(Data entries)
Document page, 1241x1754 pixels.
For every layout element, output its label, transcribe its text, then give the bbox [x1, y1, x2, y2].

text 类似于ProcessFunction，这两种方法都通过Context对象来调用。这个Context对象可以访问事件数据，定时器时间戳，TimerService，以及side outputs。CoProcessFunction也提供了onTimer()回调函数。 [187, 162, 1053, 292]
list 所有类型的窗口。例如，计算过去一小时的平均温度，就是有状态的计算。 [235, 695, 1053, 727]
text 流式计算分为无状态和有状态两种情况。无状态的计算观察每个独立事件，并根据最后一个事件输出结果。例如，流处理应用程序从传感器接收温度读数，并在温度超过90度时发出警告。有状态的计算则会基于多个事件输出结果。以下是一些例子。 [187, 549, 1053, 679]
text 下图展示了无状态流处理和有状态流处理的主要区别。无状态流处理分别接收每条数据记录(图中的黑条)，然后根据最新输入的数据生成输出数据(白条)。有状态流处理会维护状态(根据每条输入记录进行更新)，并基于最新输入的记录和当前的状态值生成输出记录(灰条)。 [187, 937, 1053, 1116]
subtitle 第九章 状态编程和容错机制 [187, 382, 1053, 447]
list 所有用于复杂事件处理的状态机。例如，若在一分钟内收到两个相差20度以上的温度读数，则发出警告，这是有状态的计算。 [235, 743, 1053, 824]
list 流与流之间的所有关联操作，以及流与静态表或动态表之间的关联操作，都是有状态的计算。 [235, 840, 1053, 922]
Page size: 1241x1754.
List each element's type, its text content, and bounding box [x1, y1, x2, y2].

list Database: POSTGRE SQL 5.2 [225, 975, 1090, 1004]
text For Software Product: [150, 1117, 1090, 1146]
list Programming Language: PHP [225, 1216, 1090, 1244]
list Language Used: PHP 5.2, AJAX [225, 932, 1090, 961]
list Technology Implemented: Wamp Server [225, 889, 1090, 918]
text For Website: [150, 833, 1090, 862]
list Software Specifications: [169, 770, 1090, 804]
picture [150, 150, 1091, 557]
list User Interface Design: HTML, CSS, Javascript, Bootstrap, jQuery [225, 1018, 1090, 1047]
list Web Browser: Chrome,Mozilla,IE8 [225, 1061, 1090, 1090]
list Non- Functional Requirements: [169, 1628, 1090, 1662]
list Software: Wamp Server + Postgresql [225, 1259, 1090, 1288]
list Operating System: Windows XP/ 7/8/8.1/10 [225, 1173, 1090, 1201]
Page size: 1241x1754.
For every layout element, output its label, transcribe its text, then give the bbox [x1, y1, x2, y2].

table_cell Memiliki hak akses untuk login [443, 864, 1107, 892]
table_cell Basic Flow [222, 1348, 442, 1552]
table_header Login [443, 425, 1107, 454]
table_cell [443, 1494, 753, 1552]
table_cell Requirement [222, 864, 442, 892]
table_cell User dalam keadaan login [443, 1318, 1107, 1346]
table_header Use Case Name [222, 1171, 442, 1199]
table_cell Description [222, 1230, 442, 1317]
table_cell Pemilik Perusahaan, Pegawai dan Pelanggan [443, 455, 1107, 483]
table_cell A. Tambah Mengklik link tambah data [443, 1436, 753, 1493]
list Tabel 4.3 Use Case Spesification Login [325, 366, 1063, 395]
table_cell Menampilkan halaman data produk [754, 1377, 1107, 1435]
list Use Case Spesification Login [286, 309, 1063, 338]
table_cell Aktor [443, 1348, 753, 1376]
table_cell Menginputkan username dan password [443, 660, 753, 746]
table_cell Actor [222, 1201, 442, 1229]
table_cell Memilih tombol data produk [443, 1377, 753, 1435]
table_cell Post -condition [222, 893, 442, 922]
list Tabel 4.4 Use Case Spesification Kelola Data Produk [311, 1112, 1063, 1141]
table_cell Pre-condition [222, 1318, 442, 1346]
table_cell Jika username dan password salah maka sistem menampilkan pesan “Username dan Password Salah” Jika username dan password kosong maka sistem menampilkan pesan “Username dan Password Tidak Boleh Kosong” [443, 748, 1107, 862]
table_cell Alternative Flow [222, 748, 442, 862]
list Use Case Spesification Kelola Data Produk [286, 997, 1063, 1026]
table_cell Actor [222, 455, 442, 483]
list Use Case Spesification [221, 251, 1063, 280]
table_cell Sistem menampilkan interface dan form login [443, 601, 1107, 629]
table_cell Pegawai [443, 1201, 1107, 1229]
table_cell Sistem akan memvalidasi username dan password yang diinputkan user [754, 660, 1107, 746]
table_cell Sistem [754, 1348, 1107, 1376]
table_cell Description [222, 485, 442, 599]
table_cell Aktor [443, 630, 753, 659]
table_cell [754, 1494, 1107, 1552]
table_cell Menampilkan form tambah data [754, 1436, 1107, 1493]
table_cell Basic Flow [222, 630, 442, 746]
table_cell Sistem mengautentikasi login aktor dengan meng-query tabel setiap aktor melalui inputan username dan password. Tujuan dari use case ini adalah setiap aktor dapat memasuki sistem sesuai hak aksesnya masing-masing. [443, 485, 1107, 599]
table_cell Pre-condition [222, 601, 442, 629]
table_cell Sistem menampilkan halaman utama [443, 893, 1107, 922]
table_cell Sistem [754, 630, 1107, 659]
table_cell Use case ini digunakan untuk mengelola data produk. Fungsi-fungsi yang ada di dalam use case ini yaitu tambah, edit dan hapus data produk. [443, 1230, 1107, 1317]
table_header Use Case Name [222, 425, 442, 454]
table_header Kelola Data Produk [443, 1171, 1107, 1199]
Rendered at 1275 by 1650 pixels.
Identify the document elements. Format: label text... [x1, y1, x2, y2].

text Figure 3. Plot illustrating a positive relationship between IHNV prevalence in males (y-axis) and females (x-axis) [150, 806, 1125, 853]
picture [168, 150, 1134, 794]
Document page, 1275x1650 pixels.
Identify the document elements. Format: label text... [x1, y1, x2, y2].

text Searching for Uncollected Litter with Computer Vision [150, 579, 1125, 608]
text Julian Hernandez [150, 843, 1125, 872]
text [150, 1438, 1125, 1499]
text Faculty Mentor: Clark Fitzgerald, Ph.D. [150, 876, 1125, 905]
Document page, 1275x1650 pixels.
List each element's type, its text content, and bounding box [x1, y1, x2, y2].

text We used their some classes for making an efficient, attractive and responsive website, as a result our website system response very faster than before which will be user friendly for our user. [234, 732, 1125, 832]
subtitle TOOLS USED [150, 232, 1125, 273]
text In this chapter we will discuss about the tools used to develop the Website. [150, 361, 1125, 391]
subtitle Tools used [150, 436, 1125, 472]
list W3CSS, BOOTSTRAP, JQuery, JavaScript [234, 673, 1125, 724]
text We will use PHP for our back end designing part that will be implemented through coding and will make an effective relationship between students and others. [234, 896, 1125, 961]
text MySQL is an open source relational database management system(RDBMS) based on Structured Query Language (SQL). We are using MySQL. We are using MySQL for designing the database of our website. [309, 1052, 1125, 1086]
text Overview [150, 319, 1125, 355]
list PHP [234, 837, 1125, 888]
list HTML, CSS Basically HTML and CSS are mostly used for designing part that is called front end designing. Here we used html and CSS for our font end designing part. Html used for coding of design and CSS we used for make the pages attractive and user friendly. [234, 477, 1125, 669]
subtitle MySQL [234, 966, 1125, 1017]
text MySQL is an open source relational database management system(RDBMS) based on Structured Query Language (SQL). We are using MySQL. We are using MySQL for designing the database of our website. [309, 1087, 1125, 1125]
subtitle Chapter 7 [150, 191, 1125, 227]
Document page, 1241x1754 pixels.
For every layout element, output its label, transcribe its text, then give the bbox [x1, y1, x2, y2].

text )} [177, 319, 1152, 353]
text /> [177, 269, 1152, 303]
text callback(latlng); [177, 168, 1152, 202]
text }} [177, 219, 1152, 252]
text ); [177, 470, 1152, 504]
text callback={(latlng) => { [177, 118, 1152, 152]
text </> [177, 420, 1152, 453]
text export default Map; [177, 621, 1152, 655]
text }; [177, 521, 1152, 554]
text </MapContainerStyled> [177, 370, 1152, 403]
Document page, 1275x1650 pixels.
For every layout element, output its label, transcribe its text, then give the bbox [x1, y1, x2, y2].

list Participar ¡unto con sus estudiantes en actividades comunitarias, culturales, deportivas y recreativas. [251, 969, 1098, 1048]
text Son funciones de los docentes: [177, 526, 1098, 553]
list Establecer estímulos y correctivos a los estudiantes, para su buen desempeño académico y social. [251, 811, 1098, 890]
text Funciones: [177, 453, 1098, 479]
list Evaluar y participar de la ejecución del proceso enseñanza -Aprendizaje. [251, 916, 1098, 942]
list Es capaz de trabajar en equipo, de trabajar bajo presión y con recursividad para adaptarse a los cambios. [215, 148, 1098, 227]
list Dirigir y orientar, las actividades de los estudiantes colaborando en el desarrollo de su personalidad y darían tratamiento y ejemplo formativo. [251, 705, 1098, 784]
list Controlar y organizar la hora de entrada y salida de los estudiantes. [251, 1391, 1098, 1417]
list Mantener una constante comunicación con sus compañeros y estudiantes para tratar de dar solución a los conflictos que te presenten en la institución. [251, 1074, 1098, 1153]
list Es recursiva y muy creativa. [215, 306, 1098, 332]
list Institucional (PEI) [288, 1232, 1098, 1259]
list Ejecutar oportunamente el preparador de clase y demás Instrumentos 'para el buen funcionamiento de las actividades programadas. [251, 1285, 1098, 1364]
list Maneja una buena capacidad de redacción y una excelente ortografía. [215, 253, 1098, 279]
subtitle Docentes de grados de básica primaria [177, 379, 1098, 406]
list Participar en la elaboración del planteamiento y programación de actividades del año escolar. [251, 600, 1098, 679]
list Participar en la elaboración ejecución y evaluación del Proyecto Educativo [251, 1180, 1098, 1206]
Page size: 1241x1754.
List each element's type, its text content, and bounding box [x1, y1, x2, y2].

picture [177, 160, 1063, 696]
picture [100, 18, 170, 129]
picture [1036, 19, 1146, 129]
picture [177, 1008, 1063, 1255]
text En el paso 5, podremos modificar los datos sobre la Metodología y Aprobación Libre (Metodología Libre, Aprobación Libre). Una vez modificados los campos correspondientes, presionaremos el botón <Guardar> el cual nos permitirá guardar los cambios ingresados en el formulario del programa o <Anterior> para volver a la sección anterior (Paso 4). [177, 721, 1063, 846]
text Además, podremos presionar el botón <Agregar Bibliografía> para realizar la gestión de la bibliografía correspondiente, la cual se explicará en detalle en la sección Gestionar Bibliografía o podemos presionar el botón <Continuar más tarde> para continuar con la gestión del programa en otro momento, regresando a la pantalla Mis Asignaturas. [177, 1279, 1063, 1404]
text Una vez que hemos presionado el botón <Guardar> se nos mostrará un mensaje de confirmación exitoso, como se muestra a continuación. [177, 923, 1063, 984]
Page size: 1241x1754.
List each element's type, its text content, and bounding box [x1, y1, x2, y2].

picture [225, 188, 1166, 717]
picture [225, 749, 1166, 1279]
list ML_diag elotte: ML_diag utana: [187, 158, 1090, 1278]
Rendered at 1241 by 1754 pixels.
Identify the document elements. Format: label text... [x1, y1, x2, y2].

- _What is being asked_: What is needed is an exact copy of the lines from the one containing "Rendered at 1241 by 1754 pixels." through the last line of the records, and nothing else.

- _Output for this task_:
Rendered at 1241 by 1754 pixels.
Identify the document elements. Format: label text... [x1, y1, x2, y2].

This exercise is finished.